_Page text_
++++++++

Colorado State University political science professor John Straayer said the smoking ban could be a chance for Republicans to be united on an issue after losing control of both houses of the Legislature in the November election. Senate GOP members are split over the deal Gov. Bill Owens struck with Democrats to ask voters for more money to solve Colorado’s fiscal crisis.
The GOP’s stance on the smoking ban appears to be a mixture of both principle and politics, Straayer said.
“For some, it’s probably a genuine concern to limit the reach of government. For others, it’s probably an attempt to seek political advantage by characterizing the Democrats as being interested in excessive government control,” he said.
Republican Sen. Jim Dyer said the proposed ban is also a property rights issue and it should be left up to each restaurant owner to decide whether to outlaw smoking.
“If they’re willing to stand on their convictions, they don’t have to allow smoking,” he said.
Pete Meersman, president and CEO of the restaurant association, said his group has long argued that individual owners should decide whether they want to be smoke free, but the reality is that businesses are losing money as customers leave them for others that don’t have a ban.
“I can make the free market argument all day long, but that argument doesn’t fly with the city councils that have passed local smoking bans,” he said.
Polling by the group shows that support among restaurant owners has grown over the last two years, but Meersman admits it was a difficult decision to back the statewide ban since some members are in cities that would likely never see any restrictions.
The GOP has found a few allies on the smoking ban among the majority Democrats, including Sen. Bob Hagedorn of Aurora. A pipe and cigar smoker, he said he opposes the ban because he thinks voters should decide whether a statewide ban is needed.

++++++++

In the article on Colorado's proposed smoking ban, what position does Pete Meersman hold?

++++++++

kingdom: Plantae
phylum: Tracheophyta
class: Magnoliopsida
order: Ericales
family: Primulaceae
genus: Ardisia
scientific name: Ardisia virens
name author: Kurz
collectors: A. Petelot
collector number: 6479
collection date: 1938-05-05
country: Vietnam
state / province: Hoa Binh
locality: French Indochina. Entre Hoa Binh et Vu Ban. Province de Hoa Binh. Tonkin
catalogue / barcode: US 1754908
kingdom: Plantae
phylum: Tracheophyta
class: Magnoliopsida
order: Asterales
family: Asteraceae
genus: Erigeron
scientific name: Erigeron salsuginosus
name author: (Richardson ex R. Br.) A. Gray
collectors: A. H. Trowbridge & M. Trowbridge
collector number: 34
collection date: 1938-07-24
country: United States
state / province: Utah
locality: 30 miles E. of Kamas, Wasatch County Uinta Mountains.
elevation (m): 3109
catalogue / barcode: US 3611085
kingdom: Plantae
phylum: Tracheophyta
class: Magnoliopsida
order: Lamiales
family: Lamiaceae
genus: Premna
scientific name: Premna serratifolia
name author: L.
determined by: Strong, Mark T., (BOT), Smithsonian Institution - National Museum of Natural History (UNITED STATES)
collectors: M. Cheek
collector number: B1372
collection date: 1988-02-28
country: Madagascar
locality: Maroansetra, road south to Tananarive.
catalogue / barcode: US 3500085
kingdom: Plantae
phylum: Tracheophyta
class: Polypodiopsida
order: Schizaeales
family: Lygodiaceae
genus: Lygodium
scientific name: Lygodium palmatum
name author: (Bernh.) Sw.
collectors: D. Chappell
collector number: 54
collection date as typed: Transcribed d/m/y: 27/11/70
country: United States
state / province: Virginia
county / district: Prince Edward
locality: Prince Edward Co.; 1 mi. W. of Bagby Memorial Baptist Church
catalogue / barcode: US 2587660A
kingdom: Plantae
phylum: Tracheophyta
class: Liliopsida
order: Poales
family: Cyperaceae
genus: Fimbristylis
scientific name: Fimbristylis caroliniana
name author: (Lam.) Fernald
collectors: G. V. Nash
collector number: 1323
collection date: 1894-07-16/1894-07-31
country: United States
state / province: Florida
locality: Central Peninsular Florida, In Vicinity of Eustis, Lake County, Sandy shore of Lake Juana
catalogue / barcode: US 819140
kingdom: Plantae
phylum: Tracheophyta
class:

++++++++

_Reply_
He is president and CEO of the restaurant association.